The Cytotoxic Effects of Compounds 1 and 2 Towards KB and HepG2 Cell Lines.

Compounds	IC50 (µM) KB	IC50 (µM) HepG2
1	25.1 ± 1.2	23.7 ± 0.9
2	29.5 ± 1.3	23.9 ± 0.7
Ellipticinea	1.3 ± 0.1	1.6 ± 0.1

^a

Positive control compound.

Experimental

Conclusions

The 2 previously undescribed oleanane-type triterpene glycosides, oleanolic acid-[28-O-β-D-glucopyranosyl]-3-O-{β-D-glucopyranosyl-(1→2)-[β-D-glucopyranosyl-(1→3)]-β-D-galactopyranoside} (1) and 23-hydroxyoleanolic acid-[28-O-β-D-glucopyranosyl]-3-O-{β-D-glucopyranosyl-(1→2)-[β-D-glucopyranosyl-(1→3)]-β-D-galactopyranoside} (2) were isolated from the roots of A armata. Their chemical structures were elucidated by using a combination of HR-ESI-MS, 1D NMR (¹H, ¹³C NMR) and 2D NMR (HSQC, HMBC, ¹H-¹H COSY, NOESY) spectral data, as well as by comparison with the previous literature.
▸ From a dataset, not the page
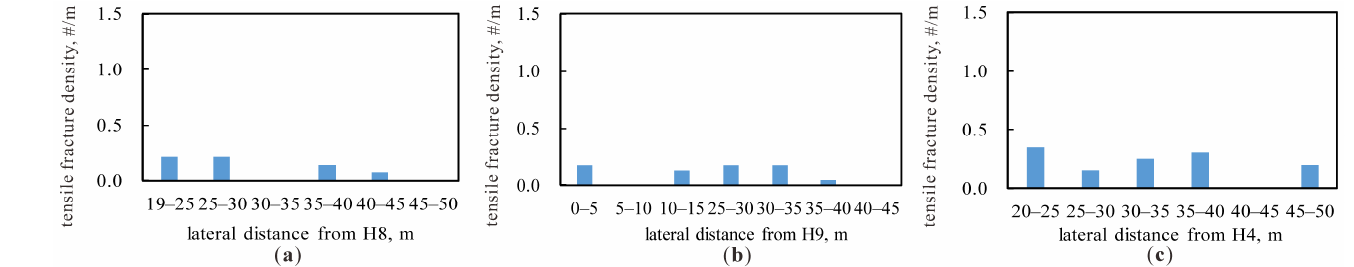
Figure 13. The distribution of tensile fracture density with respect to the lateral distance from adja- cent wells. ( a ) H8; ( b ) H9; ( c ) H4. wells. ( a ) H8; ( b ) H9; ( c )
Compounds 1 and 2 displayed moderate cytotoxic activity towards KB and HepG2 cell lines with IC₅₀ values ranging from 23.7 ± 0.9 to 29.5 ± 1.3 µM, compared to that of the positive control compound, ellipticine (IC₅₀: 1.3 ± 0.1 and 1.6 ± 0.1 µM, respectively) in in vitro assay.